[Task objective]:
Would you please copy every line from the records that contains the word "labels"?

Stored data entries

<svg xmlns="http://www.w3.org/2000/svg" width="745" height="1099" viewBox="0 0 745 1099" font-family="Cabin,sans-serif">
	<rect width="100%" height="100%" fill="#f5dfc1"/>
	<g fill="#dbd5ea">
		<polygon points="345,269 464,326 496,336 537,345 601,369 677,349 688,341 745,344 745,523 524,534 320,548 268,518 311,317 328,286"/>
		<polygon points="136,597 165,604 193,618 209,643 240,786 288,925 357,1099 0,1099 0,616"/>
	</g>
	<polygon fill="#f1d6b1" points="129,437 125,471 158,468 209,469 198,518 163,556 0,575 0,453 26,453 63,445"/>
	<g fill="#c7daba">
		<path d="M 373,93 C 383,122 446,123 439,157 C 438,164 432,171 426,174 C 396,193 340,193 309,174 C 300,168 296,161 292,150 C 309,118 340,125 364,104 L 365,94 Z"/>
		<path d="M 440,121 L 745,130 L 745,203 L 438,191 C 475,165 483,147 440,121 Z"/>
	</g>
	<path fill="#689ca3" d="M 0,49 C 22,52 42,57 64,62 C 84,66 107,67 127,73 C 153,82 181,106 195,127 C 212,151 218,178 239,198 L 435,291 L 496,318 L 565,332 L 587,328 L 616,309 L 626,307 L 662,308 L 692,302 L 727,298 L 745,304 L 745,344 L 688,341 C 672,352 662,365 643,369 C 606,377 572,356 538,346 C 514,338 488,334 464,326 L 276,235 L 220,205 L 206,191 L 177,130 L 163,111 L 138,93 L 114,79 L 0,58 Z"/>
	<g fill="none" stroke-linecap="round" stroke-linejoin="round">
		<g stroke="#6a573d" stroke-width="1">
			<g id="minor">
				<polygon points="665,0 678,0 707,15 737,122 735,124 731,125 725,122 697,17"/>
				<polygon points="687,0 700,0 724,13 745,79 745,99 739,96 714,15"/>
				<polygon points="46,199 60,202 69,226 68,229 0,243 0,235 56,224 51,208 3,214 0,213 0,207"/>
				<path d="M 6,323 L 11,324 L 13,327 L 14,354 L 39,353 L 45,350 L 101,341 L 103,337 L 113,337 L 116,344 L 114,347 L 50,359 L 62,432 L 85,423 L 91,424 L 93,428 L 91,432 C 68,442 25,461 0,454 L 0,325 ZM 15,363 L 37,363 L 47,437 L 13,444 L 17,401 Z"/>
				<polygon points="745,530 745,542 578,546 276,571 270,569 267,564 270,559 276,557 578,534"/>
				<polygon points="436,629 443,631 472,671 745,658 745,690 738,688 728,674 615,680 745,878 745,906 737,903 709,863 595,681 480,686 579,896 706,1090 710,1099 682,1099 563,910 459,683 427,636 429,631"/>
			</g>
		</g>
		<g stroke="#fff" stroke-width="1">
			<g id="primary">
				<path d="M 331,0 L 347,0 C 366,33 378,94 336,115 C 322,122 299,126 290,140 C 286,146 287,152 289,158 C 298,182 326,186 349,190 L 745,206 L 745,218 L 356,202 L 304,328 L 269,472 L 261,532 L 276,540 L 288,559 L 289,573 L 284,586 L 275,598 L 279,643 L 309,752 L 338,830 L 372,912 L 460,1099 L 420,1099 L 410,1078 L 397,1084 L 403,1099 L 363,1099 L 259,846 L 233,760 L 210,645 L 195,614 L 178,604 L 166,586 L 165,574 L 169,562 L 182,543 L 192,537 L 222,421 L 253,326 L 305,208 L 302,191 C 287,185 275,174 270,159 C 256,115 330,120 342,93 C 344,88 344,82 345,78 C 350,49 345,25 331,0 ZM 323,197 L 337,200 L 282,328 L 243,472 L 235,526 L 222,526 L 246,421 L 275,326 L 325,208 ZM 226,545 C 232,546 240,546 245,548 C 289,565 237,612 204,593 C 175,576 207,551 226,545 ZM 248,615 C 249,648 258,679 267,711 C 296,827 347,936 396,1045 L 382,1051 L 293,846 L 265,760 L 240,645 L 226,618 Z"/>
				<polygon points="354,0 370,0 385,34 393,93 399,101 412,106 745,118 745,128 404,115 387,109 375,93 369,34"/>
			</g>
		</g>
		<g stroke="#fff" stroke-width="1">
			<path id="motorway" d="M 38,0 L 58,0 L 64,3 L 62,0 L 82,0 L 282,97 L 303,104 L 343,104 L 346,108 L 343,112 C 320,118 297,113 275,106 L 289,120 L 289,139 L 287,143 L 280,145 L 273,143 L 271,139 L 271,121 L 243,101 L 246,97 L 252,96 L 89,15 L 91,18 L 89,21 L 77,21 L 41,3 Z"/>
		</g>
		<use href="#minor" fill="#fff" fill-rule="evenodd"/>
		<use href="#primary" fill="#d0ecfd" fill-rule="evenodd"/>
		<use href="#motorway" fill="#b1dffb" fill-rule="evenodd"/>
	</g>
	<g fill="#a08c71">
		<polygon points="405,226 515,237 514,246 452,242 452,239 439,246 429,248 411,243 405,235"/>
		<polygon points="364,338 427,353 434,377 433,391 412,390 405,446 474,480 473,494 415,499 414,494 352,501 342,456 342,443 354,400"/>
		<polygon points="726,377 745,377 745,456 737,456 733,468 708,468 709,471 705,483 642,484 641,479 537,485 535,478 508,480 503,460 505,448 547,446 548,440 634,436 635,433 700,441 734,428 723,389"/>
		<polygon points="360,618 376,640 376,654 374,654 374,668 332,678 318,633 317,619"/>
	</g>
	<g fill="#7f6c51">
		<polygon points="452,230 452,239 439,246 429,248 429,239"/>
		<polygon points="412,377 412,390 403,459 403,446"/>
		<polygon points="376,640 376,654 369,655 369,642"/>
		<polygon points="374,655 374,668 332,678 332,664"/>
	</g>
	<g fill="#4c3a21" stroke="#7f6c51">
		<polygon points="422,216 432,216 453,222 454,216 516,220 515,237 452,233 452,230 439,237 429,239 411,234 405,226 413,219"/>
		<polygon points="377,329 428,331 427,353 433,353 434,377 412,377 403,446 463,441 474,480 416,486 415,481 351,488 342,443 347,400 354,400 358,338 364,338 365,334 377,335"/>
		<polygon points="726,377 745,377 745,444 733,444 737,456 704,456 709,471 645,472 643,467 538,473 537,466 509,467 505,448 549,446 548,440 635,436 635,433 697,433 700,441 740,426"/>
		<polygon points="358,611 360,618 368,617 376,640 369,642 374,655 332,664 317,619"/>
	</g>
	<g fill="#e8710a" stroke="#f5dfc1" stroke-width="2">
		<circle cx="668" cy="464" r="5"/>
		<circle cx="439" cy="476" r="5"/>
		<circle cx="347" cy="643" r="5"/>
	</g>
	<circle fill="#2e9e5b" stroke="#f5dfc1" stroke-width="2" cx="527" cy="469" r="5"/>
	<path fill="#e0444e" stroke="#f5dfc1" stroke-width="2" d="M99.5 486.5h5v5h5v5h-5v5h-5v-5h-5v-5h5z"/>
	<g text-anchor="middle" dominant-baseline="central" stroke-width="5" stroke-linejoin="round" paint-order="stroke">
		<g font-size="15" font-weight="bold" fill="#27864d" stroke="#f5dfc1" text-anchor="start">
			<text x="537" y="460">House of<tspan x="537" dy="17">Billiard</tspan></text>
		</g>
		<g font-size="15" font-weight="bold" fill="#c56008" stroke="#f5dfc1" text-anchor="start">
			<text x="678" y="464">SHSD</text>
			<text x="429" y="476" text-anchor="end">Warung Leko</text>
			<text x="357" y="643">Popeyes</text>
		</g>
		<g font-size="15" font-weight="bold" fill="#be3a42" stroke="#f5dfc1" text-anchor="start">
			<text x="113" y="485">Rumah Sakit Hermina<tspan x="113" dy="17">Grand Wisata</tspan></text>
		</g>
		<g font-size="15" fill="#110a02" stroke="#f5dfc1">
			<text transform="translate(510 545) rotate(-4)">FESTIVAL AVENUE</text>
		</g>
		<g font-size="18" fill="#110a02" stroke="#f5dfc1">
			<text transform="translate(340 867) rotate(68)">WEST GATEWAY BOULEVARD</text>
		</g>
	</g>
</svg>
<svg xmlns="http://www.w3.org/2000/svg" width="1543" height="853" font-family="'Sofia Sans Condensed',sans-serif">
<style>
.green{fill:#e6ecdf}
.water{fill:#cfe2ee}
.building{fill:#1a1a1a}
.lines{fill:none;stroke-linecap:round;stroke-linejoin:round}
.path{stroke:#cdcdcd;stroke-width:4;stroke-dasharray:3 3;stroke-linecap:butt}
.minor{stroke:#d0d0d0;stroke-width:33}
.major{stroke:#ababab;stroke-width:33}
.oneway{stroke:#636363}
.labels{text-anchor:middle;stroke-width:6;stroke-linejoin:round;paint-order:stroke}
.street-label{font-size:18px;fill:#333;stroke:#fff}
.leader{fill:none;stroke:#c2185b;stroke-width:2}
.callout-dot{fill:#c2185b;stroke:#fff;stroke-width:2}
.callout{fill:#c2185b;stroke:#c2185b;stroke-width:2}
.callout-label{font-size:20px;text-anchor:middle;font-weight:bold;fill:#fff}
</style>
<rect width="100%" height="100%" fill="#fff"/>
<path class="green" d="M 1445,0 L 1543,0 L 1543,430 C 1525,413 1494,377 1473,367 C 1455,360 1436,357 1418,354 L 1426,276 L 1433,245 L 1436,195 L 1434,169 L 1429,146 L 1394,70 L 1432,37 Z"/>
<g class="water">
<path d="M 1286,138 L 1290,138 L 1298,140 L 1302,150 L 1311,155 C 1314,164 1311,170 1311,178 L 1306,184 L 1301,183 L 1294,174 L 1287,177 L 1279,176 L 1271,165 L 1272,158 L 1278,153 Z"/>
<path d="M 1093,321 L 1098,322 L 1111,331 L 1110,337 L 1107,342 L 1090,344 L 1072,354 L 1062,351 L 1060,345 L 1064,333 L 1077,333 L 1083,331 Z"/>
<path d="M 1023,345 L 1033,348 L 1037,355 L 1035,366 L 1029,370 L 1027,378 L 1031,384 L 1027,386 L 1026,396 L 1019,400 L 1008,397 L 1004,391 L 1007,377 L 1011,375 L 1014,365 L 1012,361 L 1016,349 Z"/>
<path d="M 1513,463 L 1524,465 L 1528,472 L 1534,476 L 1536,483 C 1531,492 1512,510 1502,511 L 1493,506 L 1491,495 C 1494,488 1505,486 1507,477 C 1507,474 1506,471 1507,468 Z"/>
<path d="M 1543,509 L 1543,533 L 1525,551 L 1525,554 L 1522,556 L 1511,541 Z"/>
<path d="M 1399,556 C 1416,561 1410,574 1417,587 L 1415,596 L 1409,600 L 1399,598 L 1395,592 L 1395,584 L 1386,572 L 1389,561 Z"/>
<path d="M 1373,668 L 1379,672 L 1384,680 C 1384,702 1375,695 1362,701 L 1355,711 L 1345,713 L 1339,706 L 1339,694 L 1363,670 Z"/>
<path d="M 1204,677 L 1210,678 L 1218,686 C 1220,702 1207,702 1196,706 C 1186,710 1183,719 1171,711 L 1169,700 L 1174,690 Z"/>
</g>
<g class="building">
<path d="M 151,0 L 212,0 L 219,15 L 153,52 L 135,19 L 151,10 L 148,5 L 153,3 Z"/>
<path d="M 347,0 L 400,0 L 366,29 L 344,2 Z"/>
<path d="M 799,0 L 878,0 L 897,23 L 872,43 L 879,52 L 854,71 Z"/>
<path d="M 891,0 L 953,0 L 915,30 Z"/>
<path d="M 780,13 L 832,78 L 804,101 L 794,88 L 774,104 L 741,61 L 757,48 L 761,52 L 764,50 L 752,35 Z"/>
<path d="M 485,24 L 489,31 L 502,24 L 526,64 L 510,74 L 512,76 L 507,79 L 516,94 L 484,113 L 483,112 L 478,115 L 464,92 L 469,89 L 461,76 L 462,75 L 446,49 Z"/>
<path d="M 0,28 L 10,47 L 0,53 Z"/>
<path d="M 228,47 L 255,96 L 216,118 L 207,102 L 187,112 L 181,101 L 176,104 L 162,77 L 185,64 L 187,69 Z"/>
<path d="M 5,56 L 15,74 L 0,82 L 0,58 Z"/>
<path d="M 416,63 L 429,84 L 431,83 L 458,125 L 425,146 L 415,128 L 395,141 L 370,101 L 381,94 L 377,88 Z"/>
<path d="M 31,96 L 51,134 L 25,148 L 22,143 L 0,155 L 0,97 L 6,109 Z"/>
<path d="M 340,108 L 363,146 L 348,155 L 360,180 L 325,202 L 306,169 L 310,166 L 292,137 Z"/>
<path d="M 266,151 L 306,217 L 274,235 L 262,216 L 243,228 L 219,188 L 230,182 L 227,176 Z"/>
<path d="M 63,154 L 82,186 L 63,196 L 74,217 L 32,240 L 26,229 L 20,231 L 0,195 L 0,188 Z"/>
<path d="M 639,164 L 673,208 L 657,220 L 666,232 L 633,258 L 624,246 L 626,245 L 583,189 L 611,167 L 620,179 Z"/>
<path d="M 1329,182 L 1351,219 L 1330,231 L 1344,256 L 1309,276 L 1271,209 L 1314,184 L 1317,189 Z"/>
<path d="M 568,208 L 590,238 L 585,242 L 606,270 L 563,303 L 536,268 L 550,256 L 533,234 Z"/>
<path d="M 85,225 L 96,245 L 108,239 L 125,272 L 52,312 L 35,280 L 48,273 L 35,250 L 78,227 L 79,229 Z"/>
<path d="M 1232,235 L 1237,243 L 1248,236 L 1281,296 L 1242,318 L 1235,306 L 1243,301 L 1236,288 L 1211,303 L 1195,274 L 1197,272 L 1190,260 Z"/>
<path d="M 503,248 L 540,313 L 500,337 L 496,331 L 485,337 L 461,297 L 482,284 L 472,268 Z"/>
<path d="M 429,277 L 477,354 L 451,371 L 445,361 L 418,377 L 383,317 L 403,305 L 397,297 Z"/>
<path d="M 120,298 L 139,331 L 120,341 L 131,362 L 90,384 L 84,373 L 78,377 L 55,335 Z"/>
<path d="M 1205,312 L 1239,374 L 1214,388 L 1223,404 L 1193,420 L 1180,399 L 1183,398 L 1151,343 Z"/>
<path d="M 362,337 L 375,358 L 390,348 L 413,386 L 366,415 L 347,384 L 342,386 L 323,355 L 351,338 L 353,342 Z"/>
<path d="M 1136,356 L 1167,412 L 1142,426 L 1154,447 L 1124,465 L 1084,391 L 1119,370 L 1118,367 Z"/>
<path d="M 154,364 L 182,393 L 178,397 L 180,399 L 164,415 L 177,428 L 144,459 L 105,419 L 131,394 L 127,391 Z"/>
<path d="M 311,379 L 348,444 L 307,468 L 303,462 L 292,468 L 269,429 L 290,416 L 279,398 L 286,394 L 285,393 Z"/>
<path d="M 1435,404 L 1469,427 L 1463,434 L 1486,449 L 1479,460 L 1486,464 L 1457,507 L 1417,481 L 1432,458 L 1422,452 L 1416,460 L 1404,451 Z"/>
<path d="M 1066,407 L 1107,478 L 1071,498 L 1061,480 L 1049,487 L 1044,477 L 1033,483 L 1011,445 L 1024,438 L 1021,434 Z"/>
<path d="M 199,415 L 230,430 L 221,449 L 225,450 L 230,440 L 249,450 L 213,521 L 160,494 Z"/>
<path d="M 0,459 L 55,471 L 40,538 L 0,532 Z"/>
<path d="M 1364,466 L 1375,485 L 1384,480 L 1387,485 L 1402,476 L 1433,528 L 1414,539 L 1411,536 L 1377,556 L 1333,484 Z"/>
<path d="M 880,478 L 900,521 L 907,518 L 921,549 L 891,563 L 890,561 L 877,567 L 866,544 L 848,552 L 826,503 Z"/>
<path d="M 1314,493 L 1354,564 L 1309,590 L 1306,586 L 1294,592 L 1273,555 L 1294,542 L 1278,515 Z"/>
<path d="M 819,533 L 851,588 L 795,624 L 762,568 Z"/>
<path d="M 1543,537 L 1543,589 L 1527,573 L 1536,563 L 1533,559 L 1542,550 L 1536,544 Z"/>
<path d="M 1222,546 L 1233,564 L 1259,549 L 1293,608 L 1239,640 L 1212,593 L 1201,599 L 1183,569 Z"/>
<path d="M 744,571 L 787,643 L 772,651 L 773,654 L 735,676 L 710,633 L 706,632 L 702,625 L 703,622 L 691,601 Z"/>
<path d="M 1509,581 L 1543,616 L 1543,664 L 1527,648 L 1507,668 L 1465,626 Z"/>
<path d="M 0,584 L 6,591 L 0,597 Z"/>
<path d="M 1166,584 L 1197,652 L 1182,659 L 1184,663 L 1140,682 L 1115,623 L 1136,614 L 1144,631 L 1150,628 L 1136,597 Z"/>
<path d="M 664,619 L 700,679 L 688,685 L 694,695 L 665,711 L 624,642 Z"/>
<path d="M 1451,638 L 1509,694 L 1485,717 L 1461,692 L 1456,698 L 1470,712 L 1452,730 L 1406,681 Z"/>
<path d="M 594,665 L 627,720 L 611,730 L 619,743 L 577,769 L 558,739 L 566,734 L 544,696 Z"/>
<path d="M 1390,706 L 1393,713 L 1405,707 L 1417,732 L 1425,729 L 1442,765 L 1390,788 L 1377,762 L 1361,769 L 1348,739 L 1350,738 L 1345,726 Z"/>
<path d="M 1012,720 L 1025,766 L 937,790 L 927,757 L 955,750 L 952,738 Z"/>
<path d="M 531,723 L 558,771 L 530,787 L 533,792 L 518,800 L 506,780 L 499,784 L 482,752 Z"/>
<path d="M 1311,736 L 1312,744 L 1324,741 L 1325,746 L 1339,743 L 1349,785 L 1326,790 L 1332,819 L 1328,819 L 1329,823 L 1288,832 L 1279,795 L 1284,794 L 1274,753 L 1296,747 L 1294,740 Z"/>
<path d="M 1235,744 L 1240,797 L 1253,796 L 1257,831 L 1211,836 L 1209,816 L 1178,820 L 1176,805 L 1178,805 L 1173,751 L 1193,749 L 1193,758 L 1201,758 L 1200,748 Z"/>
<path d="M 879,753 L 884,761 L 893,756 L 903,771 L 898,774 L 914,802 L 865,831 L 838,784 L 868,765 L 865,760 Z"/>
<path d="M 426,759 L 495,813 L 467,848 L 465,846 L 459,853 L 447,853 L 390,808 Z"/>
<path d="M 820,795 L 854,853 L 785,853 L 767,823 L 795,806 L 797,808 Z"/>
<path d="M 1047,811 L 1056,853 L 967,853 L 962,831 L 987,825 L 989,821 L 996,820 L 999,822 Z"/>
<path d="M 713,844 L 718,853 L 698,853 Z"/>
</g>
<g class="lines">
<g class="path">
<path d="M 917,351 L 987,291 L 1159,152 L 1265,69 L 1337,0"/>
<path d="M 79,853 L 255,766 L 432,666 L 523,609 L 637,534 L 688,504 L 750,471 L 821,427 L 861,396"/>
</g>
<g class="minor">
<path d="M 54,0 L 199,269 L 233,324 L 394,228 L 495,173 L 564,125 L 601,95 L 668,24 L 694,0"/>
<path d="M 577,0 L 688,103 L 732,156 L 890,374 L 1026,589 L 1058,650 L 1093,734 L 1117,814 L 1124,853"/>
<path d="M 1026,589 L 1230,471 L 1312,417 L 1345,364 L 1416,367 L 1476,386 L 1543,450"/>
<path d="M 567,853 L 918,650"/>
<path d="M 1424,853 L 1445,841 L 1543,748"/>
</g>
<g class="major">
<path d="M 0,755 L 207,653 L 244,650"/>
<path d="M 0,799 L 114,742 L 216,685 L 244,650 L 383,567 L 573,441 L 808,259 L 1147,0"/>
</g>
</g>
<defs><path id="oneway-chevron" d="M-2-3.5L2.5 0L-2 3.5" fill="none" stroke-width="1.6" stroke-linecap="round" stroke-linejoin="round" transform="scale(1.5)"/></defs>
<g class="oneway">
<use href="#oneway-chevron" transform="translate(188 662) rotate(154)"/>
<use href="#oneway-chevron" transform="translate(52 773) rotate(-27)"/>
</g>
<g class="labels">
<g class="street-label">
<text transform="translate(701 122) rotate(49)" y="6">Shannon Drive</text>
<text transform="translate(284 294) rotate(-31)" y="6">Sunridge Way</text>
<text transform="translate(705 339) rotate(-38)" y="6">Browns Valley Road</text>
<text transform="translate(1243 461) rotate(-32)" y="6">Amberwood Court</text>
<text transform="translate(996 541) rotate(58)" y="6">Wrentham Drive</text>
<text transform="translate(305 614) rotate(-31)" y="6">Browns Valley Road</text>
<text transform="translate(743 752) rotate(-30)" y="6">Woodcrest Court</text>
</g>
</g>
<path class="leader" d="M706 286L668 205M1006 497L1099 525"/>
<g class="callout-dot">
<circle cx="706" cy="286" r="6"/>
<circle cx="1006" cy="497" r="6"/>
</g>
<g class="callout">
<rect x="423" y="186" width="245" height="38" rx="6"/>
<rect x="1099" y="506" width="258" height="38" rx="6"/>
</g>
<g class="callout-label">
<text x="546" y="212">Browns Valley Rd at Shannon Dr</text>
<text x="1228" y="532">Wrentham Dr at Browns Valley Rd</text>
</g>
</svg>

[The completed task]:
.labels{text-anchor:middle;stroke-width:6;stroke-linejoin:round;paint-order:stroke}
<g class="labels">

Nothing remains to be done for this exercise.